7.12.2013

Words With Friends.

Coffee makes for some pretty profound conversations.


Today's topics: The One That Got Away and Doing Something About Your Problems.

C:  I think that over time, I gained perspective about "the one that got away" but I don't think she is the one... she just came close to getting that title :)
 me:  Exactly.
I don't have any one that got away. If they're away, there's a reason. Nobody leaves your life who wants to stay, in my opinion.
And why would I miss someone who didn't want to be in my life, ya know?
 C:  that's profound
I read something a while ago about memory and missing someone...
 C:  it basically said that any two people who spend quality time together start depending on the other person for little things... like "you are good at making sandwiches, and I'm good at fixing the TV" or remembering details...
 C:  eventually both person have a collective memory, but when they break up, there is this empty left... and it is tough to pinpoint
like knowing something is missing, but not remembering what it is.
 me:  Well I read a lot of self-help books, and I read something like that as well.

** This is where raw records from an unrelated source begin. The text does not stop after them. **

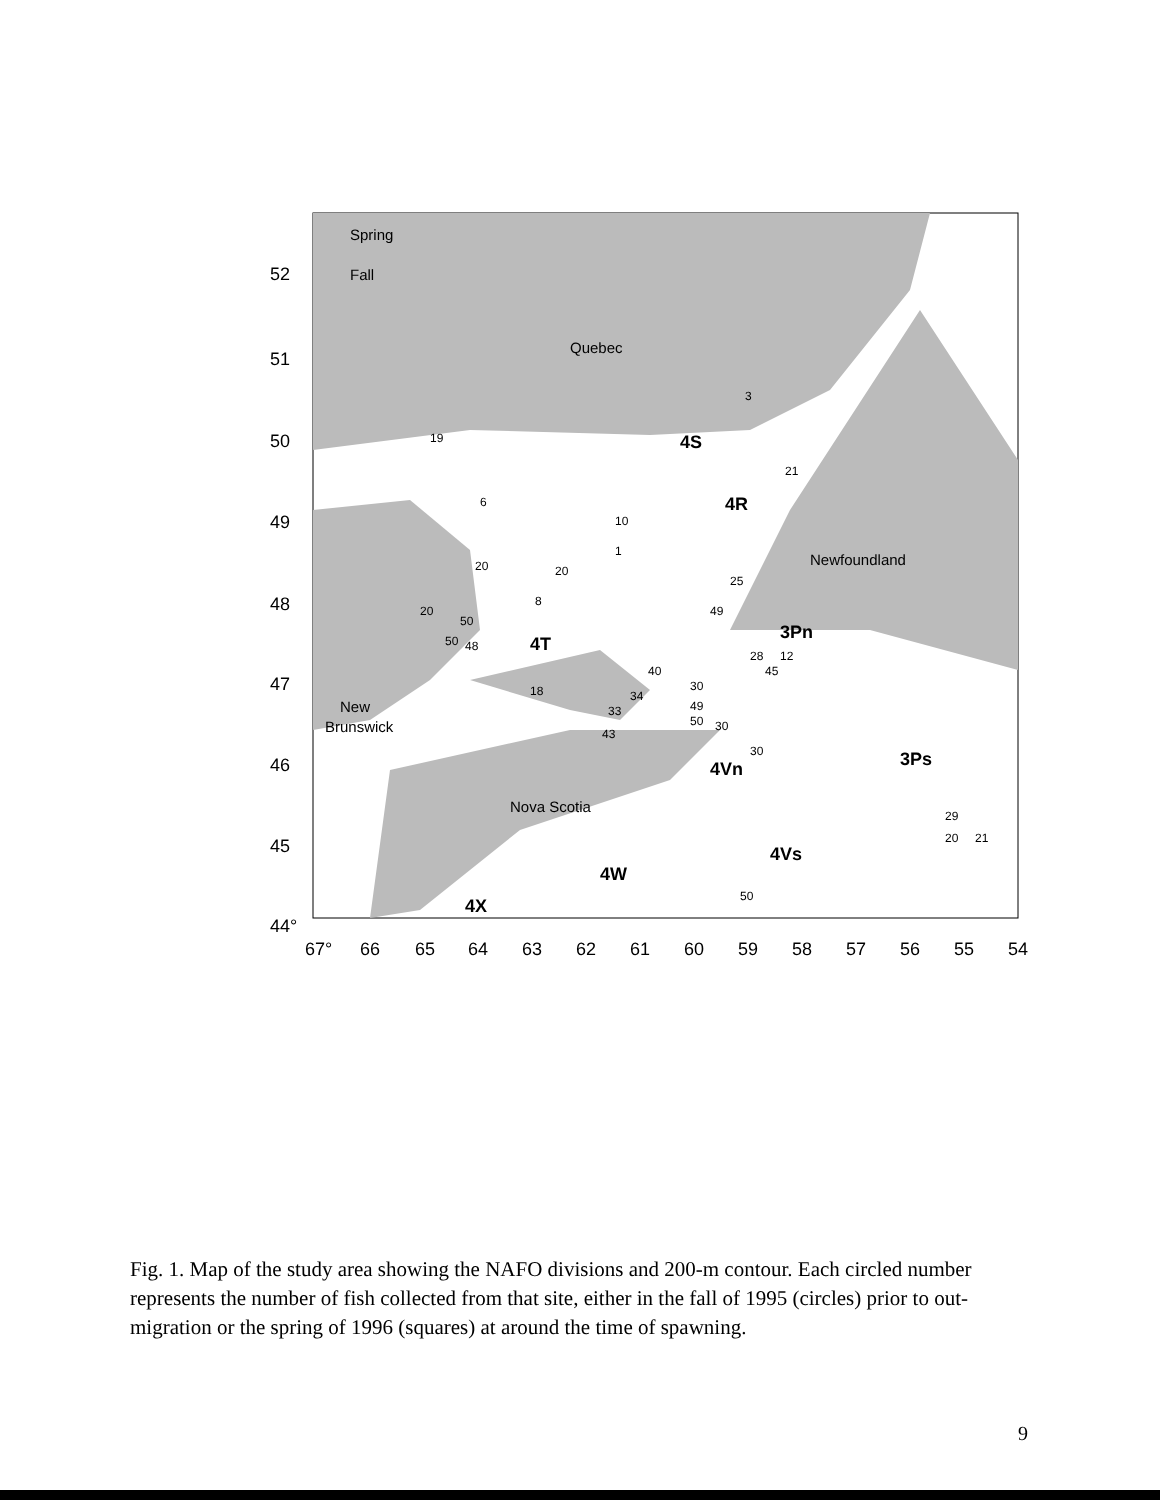Spring
Fall
Quebec
Newfoundland
New
Brunswick
Nova Scotia
4S
4R
4T
3Pn
4Vn
3Ps
4Vs
4W
4X
52
51
50
49
48
47
46
45
44°
67°
66
65
64
63
62
61
60
59
58
57
56
55
54
3
19
21
6
10
1
20
20
25
8
20
50
50
48
49
40
28
12
45
30
18
34
33
49
50
30
43
30
29
20
21
50
Fig. 1. Map of the study area showing the NAFO divisions and 200-m contour. Each circled number represents the number of fish collected from that site, either in the fall of 1995 (circles) prior to out-migration or the spring of 1996 (squares) at around the time of spawning.
9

But the perspective was like, "Don't create a situation where you can't do things for yourself- don't trade off you do this and I'll do that..." which, I get. I think it's good to be self-sufficient. However, there's a beauty in being a team with somebody. I love cooking for a man, or having him drive and open doors for me. There's something perfect about caring about another person that much. Can I do it alone? Of course I can. I would never encourage anyone to abandon, like, being capable of driving a car and having their spouse do it to the point where you forget how- on anything. It's just learning to let life BE. Yeah, sometimes shit doesn't work out. And you can be sad about it. But be realistic, too. Sometimes things end. And you can't beat yourself up about it. Just look back, miss it if you must. Love it ABSOLUTELY. Be grateful. And then move on.
 me:  I think one of the biggest factors of heartbreak is the fact that people try to avoid it like the plague. It's okay to be disappointed and miss someone. People think it isn't. It's that part where you try to lie to yourself and say "That was the worst thing ever" that is tough. You're lying to yourself EVERY DAY. That hurts your heart more than any outside person ever could.
 C:  The most disappointing thing I learned about love, is that you can't kill it
 me:  Eh, but I don't think you should.
 C:  You can burn it in  heaps, hide it, shove it in the closet, run it over, bury it, but it's easier just to remember it kindly and move on
 me:  My most frustrating thing has been the in-between time. Where one minute you're with someone and you're allowed to love them, and then you're not with them and you're supposed to let go. And that time in between when you're SUPPOSED TO let go and when you DO... that part is a drag.

AND

me: I can't sympathize with people who play the martyr card. "Why is my life so shitty??" but they're not willing to do anything to fix it.
Like- I didn't like my job. So what did I do? I got off my ass and found a new one. It is literally almost always THAT easy.



1 comment:

Jack Lunar said...

Lovely.

I agree think it's an important part of our "evolution" to look back on all of our relationships with appreciation and gratitude. While things may have fallen apart, there's a reason why they fell together. Whether ultimately more for your development or theirs, the point is for better or worse we shape each other.

And it's always nice to know someone out there at some point dug your kind of crazy.